ドメイン名はドメインエンドポイントの一部になります。名前は、小文字で始まり、小文字のa~z、0~9、-(ハイフン)による3~28文字で構成する必要があります。

4. データのインスタンスの設定

アプリケーションのコンピューティング、メモリ、ストレージのニーズを基に、インスタンスタイプとインスタンス数を選択します。

5. 専用マスターインスタンスの設定

こちらはオプションです。有効化にすることで、ドメインの安定性を向上させます。インスタンス数が10を超えるドメインには必要で、本番稼働用ドメインにおいても3つの専用マスターインスタンスが推奨されています。

6. ストレージの設定

データノードのストレージタイプを選択します。EBSストレージタイプを選択する場合、クラスターで使用できる合計ストレージは、ノード当たりのEBSストレージサイズをクラスターのデータノード数で乗算することによって得ることができます。

7. 暗号化

[ノード間の暗号化]と[保管時のデータの暗号化の有効化]があります。ドメインの作成後は、暗号化の設定は変更できません。きめ細かなアクセスコントロールを使用する場合は、いずれも有効にする必要があります。

8. スナップショットの設定

1日1回、自動で行われるクラスターのスナップショットの開始時間を設定します。

9. アクセス設定

  • ネットワーク構成 - [VPCアクセス(推奨)]または[パブリックアクセス]を選択します。
  • Kibana認証 - Kibanaでお Cognito認証を使用する場合に[認証用にAmazon Cognitoを有効化]を選択します。Amazon Cognitoは、ユーザー名とパスワード認証について、多数のIDプロバイダをサポートしています。
  • アクセスポリシー - テンプレートを選択する、もしくは、[アクセスポリシーの追加または編集]ボックスで1つ以上のIAMポリシーステートメントを追加することで、ドメインへのアクセスの許可およびブロックの設定を行います。

10. 確認画面

確認画面で設定内容を確認し、作成を実行します。しばらくすると、インスタンスの作成され、各機能が利用可能になります。

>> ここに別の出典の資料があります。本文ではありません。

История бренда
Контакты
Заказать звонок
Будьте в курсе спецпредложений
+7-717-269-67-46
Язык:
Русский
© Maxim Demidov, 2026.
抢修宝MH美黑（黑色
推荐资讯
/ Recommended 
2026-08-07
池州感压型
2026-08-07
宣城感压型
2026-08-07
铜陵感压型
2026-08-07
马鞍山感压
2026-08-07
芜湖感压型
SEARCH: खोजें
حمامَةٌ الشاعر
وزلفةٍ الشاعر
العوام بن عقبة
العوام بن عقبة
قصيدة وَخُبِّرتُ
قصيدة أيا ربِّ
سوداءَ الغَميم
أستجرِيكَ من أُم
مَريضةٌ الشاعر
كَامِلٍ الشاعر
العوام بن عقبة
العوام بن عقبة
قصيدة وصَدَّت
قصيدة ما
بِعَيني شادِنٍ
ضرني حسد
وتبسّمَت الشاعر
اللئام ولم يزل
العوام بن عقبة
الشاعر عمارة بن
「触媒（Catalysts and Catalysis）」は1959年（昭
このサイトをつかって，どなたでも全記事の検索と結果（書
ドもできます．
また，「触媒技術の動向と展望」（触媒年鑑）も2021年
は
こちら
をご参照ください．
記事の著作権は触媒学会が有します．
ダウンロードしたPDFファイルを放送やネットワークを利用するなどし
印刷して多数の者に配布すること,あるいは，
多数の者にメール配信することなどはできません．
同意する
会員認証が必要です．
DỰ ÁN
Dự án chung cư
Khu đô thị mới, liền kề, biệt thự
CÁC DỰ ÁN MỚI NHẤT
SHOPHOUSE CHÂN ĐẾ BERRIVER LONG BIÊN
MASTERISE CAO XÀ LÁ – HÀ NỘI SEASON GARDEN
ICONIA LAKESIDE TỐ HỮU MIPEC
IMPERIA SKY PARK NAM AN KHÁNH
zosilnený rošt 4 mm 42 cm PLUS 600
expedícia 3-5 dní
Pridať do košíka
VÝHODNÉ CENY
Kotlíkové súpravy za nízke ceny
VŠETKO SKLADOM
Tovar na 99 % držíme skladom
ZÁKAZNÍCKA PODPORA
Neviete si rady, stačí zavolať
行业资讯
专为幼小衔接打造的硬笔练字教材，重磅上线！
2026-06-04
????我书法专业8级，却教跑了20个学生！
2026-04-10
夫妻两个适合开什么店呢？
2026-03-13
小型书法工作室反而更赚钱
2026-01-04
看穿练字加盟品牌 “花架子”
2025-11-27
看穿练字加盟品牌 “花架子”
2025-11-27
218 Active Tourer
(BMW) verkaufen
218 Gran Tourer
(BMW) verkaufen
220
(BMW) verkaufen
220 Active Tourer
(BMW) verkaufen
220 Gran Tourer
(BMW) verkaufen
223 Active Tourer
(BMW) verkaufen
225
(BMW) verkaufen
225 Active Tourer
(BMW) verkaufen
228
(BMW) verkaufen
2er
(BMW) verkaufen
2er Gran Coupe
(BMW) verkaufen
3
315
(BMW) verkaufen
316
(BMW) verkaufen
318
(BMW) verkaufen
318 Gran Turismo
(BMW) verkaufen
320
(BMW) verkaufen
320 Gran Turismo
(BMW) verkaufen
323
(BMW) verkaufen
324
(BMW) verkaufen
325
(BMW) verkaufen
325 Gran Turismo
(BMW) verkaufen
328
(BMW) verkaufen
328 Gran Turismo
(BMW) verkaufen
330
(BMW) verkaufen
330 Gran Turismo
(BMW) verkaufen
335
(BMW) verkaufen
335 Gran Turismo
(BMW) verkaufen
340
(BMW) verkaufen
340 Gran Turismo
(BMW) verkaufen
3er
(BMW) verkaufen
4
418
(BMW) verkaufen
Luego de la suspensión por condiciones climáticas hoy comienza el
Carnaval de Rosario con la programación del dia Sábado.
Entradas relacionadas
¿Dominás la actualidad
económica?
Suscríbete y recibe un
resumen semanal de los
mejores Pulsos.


以上がAmazon Elasticsearch Serviceの使い方および使用開始するまでの手順です。

まとめ

本記事では、Amazon Elasticsearch Serviceの概要や特徴、使い方について紹介しました。Amazon Elasticsearch Serviceには、他のAWSサービスと同様に使い方についてのチュートリアルが用意されており、実際に試しながら使い方を学習することができます。